What Happens During Arousal
In its resting state, the smooth muscle tissue throughout the clitoris stays contracted, limiting blood flow. When sexual stimulation occurs, nerve endings and blood vessel walls release a signaling molecule that relaxes the smooth muscle inside the clitoral arteries. This relaxation allows blood to rush into the erectile tissue of the crura and vestibular bulbs, causing them to swell. The glans becomes engorged and slightly protrudes, increasing its sensitivity to touch.
This process closely mirrors what happens in penile erection, which makes sense given their shared embryonic origin. The vestibular bulbs also fill with blood, adding pressure around the vaginal opening. The entire response is coordinated through spinal reflexes that simultaneously affect the clitoris, labia, and vaginal walls.
Changes With Age and Menopause
The clitoris is a hormone-sensitive organ, and its tissue composition shifts over a lifetime. A study comparing clitoral tissue in younger adults (ages 20 to 40) with tissue from women over 60 found notable structural differences. Collagen, the stiff connective tissue that provides structure, nearly doubled in density, rising from about 24% to 46% of the tissue volume. Meanwhile, smooth muscle and elastic fibers both decreased. Less smooth muscle means the erectile tissue has a reduced capacity to relax and engorge, and less elasticity means the tissue is stiffer overall.

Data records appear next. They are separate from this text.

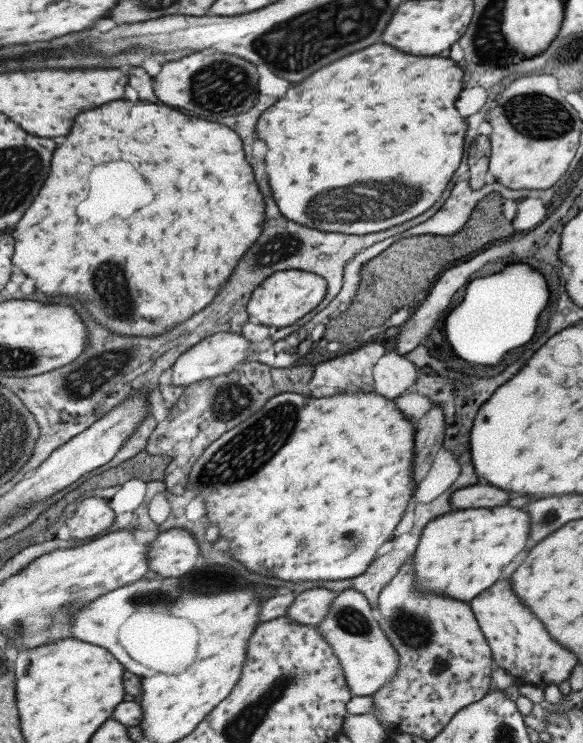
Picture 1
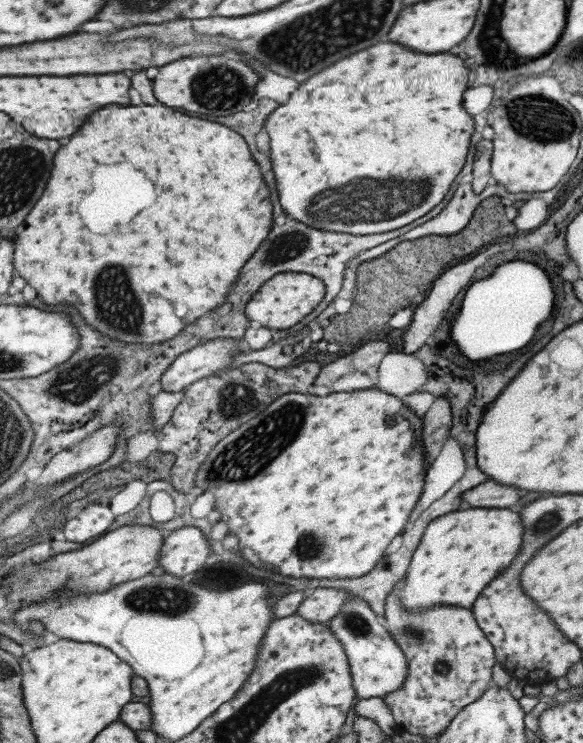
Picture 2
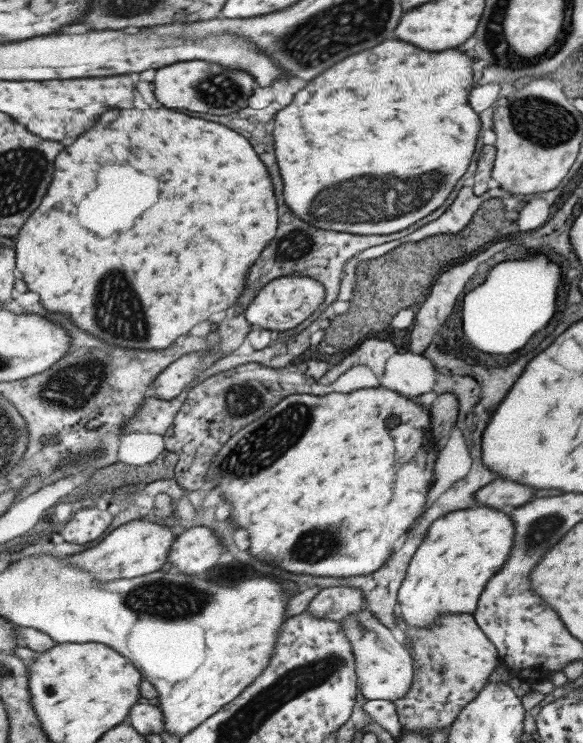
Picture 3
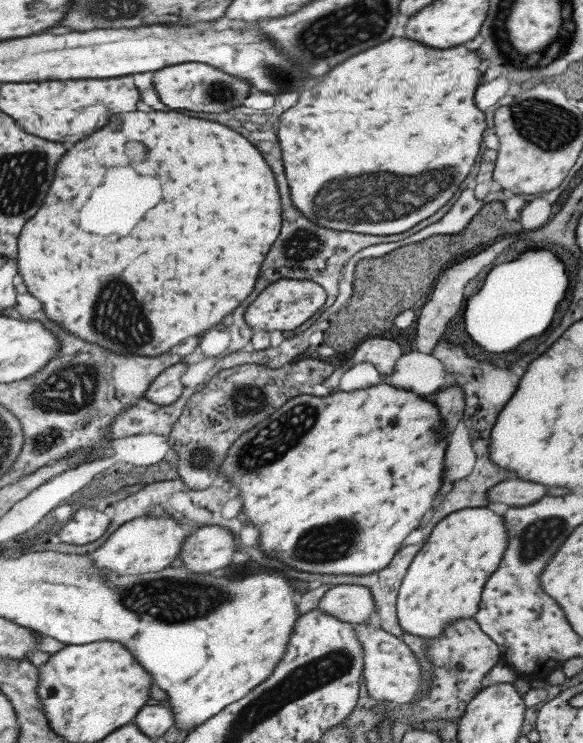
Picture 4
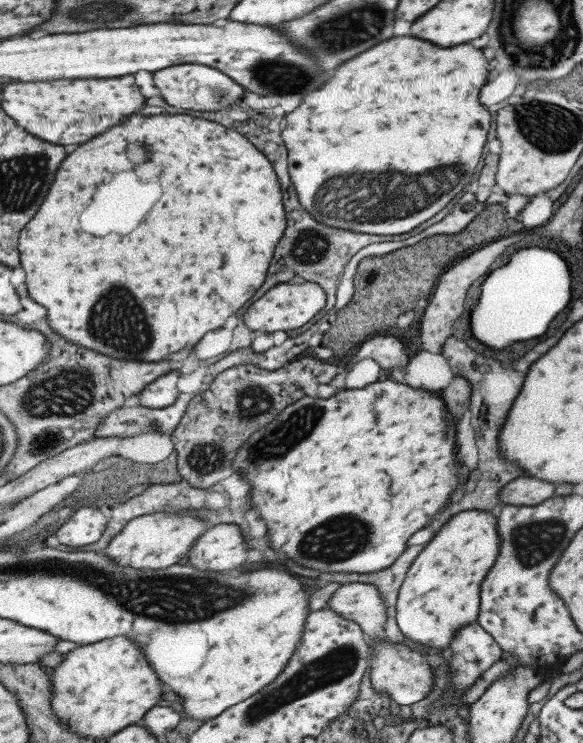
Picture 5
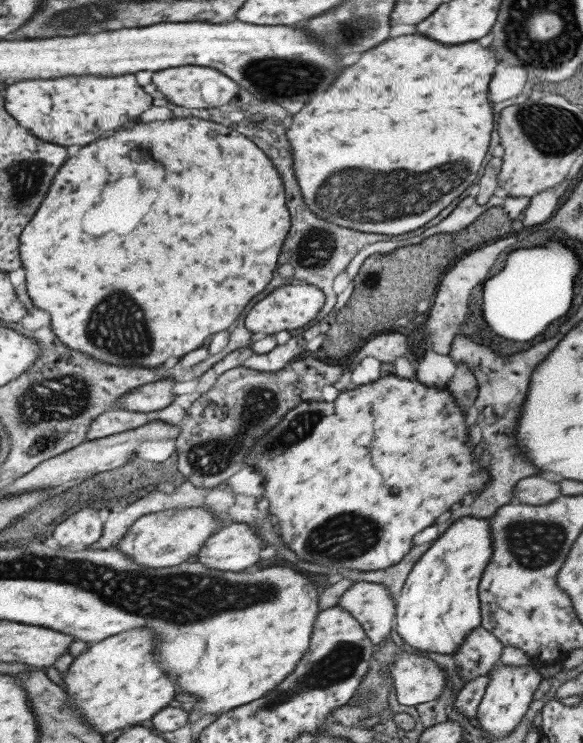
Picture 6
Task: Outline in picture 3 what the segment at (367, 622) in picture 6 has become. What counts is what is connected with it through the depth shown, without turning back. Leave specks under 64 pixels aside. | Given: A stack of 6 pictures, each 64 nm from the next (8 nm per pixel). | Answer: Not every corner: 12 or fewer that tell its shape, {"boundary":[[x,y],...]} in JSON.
{"boundary":[[355,587],[321,588],[305,612],[339,621],[366,608]]}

These changes are driven largely by declining estrogen levels during and after menopause. Research has shown that hormone replacement therapy can increase blood flow through the deep clitoral artery, which may partially counteract these tissue changes. Reduced blood flow and tissue stiffness can both contribute to decreased sensitivity, though the degree varies widely between individuals. Women with diabetes tend to experience more pronounced thinning of clitoral smooth muscle, even before menopause.

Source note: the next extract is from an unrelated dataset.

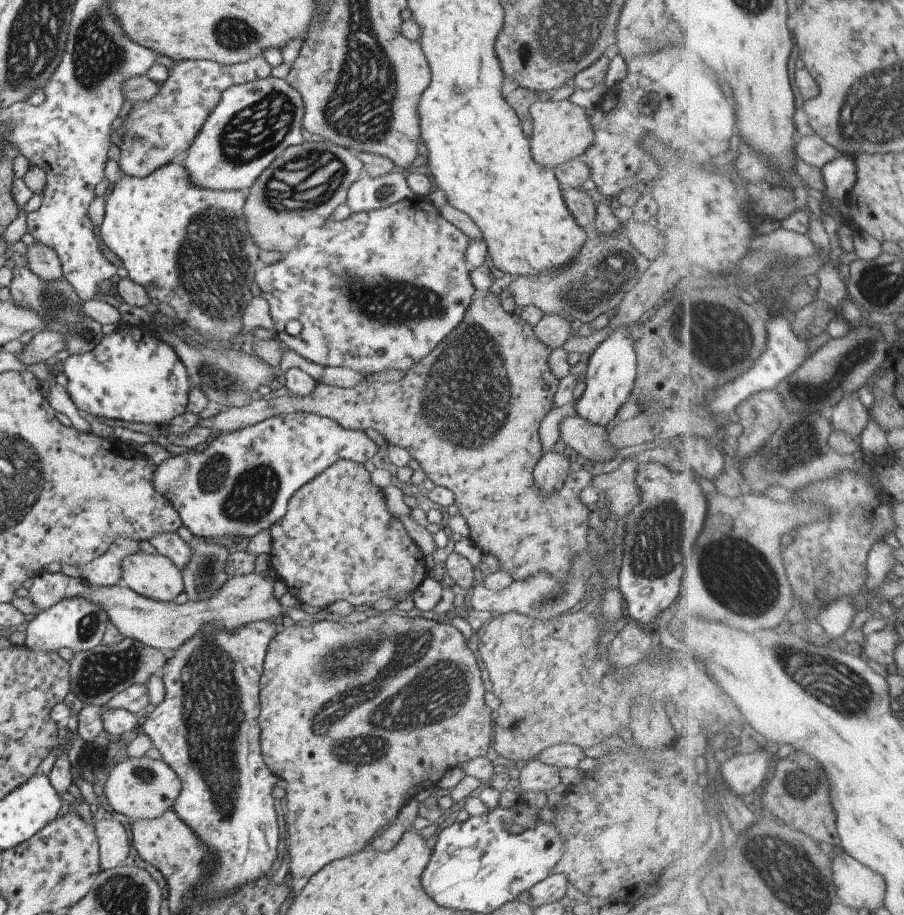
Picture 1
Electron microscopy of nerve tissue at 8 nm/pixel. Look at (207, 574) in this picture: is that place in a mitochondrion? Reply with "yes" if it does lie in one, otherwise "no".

Why It Was Historically Overlooked
O’Connell’s 2005 research noted that one of the most comprehensive and accurate descriptions of clitoral anatomy had actually been published by Georg Ludwig Kobelt in the mid-1800s. Yet for over a century afterward, medical textbooks either reduced the clitoris to a simple dot on a diagram or omitted internal structures entirely. O’Connell found it was impossible to accurately represent clitoral anatomy in a single flat diagram, the standard format used in most textbooks, because the organ is a complex three-dimensional structure with attachments in multiple planes.

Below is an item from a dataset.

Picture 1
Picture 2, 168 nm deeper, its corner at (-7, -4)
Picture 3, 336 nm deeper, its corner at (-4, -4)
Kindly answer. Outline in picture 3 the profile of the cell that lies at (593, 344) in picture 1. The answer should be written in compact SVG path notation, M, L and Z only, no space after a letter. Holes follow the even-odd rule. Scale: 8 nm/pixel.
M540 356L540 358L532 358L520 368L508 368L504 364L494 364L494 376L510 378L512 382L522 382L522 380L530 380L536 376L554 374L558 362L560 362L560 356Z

This long gap in anatomical knowledge had real consequences. Without understanding the full size and position of the clitoris, surgeons performing pelvic procedures had limited guidance for avoiding nerve damage. And patient education around sexual health routinely left out the internal structures that account for most of the organ’s tissue. The use of MRI to image the clitoris in living patients has since made it possible to study the organ without relying solely on cadaver dissection, improving both surgical planning and general understanding of pelvic anatomy.